-------- Tekst do czytania

Siostry
Mają jedno serduszko
chodzą tą samą dróżką
zbierają kwiaty dla mamy-
maleńkie damy…
O swoich sprawach -nie wiecie?
do uszka szepczą-w sekrecie..
trzymają się za ręce
i co im trzeba więcej?
Janina Halagarda
Siostry
Mają jedno serduszko
chodzą tą samą dróżką
zbierają kwiaty dla mamy-
maleńkie damy…
O swoich sprawach -nie wiecie?
do uszka szepczą-w sekrecie..
trzymają się za ręce
i co im trzeba więcej?
Janina Halagarda
Piękny wierszyk zapraszam do mnie 🙂
Zawsze marzyłam o młodszej siostrzyczce albo o starszym bracie, a mam młodszego brata 😉
Zaplanowałam, że u mnie będzie starszy syn i młodsza córka i tak mam 😀
Pozdrawiam
Szczęściara! Ja też mam rodzeństwo i teraz widzę, jak jest potrzebne.. Mam aż 5 sióstr! Najmłodsza robi mi obecnie ilustracje do wierszy dla dzieci.Każda z nich jest dla mnie jednakowo ważna.

----------------

Zadanie do wykonania:
Napisz dalszy ciąg tekstu o siostrach, zaczynając zaraz po jego ostatnim zdaniu.

-------- Dostarczony materiał

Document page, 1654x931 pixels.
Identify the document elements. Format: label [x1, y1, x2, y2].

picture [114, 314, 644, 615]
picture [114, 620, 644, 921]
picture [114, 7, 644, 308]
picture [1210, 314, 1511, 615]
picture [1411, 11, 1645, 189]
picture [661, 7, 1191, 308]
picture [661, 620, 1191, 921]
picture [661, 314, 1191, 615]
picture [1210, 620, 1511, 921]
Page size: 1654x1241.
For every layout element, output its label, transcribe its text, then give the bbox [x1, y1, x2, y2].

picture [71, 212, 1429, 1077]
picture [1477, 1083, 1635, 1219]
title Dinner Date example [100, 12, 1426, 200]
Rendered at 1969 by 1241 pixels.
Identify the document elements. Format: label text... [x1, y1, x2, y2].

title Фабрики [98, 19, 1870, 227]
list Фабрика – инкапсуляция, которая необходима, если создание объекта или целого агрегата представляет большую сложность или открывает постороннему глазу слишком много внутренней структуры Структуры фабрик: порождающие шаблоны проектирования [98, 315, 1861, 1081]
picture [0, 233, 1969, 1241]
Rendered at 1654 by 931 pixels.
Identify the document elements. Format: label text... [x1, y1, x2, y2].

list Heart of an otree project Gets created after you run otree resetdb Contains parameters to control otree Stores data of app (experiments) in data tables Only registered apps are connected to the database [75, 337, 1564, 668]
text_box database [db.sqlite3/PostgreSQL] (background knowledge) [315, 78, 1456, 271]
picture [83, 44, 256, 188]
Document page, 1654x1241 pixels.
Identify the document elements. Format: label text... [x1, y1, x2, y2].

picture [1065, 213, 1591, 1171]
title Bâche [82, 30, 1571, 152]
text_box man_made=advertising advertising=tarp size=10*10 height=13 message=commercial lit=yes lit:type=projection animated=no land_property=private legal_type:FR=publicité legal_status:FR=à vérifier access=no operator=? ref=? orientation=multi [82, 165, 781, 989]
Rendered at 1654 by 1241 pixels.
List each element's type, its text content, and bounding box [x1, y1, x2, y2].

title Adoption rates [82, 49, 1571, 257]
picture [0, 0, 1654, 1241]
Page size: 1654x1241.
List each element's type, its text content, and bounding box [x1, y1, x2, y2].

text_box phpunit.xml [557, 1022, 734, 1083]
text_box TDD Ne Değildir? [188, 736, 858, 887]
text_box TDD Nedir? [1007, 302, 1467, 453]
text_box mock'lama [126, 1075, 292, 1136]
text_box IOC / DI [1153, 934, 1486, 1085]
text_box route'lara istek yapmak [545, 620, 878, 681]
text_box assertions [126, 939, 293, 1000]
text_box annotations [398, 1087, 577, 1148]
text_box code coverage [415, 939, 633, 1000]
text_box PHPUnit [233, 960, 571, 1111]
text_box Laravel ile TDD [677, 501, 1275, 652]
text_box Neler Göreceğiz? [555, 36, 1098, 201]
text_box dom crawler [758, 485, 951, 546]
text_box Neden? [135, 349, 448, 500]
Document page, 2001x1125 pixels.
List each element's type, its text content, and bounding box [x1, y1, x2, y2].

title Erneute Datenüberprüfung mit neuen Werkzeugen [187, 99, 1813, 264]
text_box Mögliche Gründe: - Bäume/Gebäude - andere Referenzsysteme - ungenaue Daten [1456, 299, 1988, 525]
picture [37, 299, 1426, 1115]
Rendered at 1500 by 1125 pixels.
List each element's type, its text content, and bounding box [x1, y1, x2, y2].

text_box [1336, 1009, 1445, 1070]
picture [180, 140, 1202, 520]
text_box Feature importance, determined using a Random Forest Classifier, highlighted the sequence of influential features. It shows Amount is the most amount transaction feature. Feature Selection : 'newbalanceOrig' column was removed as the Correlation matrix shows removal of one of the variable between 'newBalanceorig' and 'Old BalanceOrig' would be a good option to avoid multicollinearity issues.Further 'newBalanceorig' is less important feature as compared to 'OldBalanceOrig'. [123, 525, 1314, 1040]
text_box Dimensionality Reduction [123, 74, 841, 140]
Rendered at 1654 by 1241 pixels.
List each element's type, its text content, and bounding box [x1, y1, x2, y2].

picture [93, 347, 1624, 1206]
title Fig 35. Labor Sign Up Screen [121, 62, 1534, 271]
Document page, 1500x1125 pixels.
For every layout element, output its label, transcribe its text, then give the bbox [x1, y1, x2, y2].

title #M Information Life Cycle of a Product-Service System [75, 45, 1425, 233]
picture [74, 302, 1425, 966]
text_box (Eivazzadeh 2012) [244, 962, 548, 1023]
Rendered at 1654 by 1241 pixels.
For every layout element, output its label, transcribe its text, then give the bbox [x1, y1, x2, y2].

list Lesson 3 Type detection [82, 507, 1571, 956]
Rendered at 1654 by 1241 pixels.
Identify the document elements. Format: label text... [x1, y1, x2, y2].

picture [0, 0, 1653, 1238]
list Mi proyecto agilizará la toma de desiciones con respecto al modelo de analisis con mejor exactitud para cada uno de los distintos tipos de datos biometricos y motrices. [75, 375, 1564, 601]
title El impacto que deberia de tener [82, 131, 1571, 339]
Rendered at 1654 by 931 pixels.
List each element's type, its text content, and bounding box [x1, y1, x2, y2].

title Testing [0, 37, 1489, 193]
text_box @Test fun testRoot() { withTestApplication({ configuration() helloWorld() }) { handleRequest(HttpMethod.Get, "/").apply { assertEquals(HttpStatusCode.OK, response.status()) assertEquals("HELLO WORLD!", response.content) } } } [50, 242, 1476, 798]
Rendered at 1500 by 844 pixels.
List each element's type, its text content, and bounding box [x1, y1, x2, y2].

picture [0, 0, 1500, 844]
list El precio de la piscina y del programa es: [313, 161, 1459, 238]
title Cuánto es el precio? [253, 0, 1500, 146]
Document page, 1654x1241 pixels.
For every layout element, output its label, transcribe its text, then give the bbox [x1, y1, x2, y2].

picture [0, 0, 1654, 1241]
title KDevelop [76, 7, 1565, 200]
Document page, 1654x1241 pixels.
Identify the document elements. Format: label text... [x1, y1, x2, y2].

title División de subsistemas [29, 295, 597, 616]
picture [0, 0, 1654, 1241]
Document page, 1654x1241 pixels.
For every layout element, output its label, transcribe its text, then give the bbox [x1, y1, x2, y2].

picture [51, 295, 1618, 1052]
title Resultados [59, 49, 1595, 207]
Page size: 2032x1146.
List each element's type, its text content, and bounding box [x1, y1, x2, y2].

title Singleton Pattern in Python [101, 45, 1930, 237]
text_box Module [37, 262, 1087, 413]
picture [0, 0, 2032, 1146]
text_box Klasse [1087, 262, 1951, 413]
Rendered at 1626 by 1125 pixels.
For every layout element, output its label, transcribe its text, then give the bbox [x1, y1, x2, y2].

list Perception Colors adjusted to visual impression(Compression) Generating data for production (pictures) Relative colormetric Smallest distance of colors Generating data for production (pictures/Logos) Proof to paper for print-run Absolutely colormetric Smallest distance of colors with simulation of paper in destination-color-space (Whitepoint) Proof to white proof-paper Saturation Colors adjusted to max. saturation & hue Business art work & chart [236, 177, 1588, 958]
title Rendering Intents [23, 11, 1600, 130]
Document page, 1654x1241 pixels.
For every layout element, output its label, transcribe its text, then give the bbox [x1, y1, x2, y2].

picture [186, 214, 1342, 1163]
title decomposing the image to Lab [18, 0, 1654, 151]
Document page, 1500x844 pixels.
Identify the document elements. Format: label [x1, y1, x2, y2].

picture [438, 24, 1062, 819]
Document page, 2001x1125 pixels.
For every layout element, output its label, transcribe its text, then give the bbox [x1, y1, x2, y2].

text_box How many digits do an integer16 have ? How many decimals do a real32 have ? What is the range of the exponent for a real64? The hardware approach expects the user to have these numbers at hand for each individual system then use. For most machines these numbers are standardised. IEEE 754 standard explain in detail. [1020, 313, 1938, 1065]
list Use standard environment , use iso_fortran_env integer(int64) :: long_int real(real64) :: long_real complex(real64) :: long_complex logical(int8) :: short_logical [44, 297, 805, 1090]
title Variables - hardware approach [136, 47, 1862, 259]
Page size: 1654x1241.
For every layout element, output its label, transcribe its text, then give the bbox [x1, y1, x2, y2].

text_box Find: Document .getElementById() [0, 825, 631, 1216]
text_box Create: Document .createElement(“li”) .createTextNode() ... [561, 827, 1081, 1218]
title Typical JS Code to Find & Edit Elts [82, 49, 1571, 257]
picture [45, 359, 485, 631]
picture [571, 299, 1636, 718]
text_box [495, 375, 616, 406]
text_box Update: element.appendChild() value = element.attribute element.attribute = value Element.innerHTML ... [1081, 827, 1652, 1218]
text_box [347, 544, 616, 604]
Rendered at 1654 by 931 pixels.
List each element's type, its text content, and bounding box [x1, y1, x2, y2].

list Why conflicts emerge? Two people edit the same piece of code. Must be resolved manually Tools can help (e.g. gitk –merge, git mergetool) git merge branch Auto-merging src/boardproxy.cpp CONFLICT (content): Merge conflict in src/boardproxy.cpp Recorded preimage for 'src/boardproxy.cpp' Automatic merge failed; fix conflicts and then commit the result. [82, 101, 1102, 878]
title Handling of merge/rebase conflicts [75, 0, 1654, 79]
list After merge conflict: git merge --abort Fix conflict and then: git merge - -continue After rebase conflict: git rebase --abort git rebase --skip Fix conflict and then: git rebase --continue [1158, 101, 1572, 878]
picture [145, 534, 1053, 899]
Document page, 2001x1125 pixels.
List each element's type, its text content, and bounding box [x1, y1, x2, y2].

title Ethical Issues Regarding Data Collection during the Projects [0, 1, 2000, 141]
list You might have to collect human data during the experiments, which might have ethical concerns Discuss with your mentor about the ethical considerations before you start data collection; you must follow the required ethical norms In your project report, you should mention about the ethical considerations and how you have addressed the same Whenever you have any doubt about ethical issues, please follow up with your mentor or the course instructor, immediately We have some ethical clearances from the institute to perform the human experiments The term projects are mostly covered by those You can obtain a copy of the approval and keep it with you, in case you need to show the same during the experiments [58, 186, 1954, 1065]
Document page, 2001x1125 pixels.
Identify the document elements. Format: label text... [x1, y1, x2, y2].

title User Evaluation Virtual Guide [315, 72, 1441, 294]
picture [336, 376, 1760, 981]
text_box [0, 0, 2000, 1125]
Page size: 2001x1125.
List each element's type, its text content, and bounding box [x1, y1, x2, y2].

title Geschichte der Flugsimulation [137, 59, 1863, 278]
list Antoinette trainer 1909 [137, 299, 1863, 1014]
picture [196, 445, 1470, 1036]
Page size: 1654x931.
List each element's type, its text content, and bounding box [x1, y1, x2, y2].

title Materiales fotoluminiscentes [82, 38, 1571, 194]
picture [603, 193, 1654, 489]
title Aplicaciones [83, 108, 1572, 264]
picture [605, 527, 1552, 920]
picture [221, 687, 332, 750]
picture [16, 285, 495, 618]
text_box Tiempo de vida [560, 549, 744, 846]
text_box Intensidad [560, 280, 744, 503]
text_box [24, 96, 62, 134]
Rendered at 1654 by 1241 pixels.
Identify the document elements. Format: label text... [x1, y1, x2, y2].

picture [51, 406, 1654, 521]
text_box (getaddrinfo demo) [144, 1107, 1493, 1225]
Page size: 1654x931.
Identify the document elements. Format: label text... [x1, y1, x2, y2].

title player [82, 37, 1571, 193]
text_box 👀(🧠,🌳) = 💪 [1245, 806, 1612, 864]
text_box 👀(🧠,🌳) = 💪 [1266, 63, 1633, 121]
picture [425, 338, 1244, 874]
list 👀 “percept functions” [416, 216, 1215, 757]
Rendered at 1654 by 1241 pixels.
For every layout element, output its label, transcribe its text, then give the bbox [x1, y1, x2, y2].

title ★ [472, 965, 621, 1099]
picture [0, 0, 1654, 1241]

----------------

Odpowiedź pisemna:
Mam też czwórkę dzieci, dwie dziewczyny i dwóch chuliganów, bardzo dzielnych, których kocham ponad życie!
Ale teraz już rzadko się zdarza liczne rodzeństwo, młodzi nie mają odwagi:)
Bardzo przytulnie i ładnie jest u Ciebie Nino! Pozdrawiam i zapraszam znów 🙂
Pięknie.
Wiem co to jest siostrzana miłość.
Miałam ich sześć….teraz mam pięć i wszystkie jednakowo kochałam i kocham.
Nie wyobrażam sobie bez nich życia.
Miłego Dnia 🙂
Ja mam siostrę jedyną i takie byłyśmy całe życie dwie, różne zupełnie, a najbliższe sobie i żadna nie musiała szukać przyjaciółek, bo każda miała tę najbliższą.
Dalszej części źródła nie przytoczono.